Brano da leggere:
↓↓↓
L’ascesa dell’astro nascente doroteo fu stroncata e lui, De Rosa, da allora ha sempre sospettato di un complotto interno per farlo fuori. Anche per questo divenne il primo grande pentito democristiano di Tangentopoli. Gava fu arrestato per le pampuglie nel giugno del 1995 su richiesta dei pm di Torre Annunziata Paolo Fortuna e Giancarlo Novelli, gli stessi dell’inchiesta Cheque to cheque e di quella gigantesca sulla pedofilia via Internet, che causò pure le dimissioni di Gad Lerner da direttore del Tg1 per via di alcune foto dell’orrore mostrate in tv. Dopo le manette, Gava fu protagonista di un memorabile confronto con De Rosa in una caserma di Roma, che i magistrati vollero immortalare con un video.
I dialoghi sono esemplari. De Rosa: «Antò, tu sapevi delle tangenti al partito, ho sempre taciuto ma adesso racconto tutto, non ne posso più». Gava: «Armando, ma che dici, sono sorpreso». De Rosa: «Antò, volevo aiutarti, per amicizia non ho mai parlato, mi sono beccato pure una condanna a sei anni di carcere (per le tangenti dell’imprenditore veneto, ndr). Che errore, che ingenuità, mi sono lasciato prendere dai sentimenti. Ma ora basta, confesso: Antò quando vedesti il denaro dicesti cheste so’ pampuglie, queste sono briciole, e io me ne tornai a casa con la coda tra le gambe». Gava: «Lo escludo. Questo non è il mio linguaggio». De Rosa: «Giudice, il senatore ha sempre amato parlare in napoletano. Antò, ti ricordi quando dicesti chillo è ’nu piscitiello ’e cannuccia, quello è un ingenuo? Prendesti i soldi di Corsicato e mi facesti una pezza, mi trattasti malissimo».
↑↑↑
Istruzioni:
#1 Nel brano, in che mese e anno fu arrestato Gava per le pampuglie?
#2 Queste frasi sono d'accordo con il brano? Per ognuna rispondi sì o no e riporta le parole del brano che lo dimostrano.
(a) Il confronto tra Gava e De Rosa avvenne in una caserma di Roma.
(b) De Rosa ricevette una condanna a dieci anni di carcere.
(c) Gava ammise che quello era il suo modo di parlare.
#3 Copia dal brano la parte che parte da «L’ascesa dell’astro nascente» e arriva a «con un video.».

[Elementi salvati]
↓↓↓
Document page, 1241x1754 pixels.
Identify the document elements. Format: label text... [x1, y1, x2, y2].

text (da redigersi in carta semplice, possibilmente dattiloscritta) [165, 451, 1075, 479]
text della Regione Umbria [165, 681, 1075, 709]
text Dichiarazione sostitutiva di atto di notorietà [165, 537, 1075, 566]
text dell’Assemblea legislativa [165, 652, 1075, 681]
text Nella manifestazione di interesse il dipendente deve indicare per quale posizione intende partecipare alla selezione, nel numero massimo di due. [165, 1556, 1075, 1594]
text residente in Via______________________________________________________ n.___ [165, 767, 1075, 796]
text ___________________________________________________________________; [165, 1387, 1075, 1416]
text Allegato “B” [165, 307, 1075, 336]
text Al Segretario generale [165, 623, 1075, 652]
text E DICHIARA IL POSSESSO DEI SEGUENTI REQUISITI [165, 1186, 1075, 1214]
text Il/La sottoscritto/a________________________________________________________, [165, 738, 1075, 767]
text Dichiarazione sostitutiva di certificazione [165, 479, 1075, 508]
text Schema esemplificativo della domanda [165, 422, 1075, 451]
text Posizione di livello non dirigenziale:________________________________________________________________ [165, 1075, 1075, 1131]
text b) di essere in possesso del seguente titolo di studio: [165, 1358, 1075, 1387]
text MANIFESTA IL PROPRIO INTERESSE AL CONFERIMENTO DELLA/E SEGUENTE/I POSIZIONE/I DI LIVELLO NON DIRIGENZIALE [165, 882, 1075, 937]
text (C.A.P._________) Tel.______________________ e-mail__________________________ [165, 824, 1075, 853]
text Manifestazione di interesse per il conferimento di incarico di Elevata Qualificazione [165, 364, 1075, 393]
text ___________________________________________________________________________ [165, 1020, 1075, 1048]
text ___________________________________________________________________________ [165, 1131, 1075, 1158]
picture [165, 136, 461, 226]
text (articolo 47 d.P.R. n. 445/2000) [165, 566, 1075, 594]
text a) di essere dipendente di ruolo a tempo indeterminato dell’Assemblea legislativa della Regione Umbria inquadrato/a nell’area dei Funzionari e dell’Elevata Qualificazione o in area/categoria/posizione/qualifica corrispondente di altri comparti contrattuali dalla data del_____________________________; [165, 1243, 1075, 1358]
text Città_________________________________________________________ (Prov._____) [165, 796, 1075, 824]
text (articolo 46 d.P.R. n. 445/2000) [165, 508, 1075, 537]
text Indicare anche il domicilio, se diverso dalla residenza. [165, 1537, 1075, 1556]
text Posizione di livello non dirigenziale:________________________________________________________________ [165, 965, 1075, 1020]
↑↑↑
Risposte:
#1 Nel giugno del 1995.

#2
(a) Sì: «in una caserma di Roma».
(b) No: «mi sono beccato pure una condanna a sei anni di carcere».
(c) No: «Lo escludo. Questo non è il mio linguaggio».

#3
L’ascesa dell’astro nascente doroteo fu stroncata e lui, De Rosa, da allora ha sempre sospettato di un complotto interno per farlo fuori. Anche per questo divenne il primo grande pentito democristiano di Tangentopoli. Gava fu arrestato per le pampuglie nel giugno del 1995 su richiesta dei pm di Torre Annunziata Paolo Fortuna e Giancarlo Novelli, gli stessi dell’inchiesta Cheque to cheque e di quella gigantesca sulla pedofilia via Internet, che causò pure le dimissioni di Gad Lerner da direttore del Tg1 per via di alcune foto dell’orrore mostrate in tv. Dopo le manette, Gava fu protagonista di un memorabile confronto con De Rosa in una caserma di Roma, che i magistrati vollero immortalare con un video.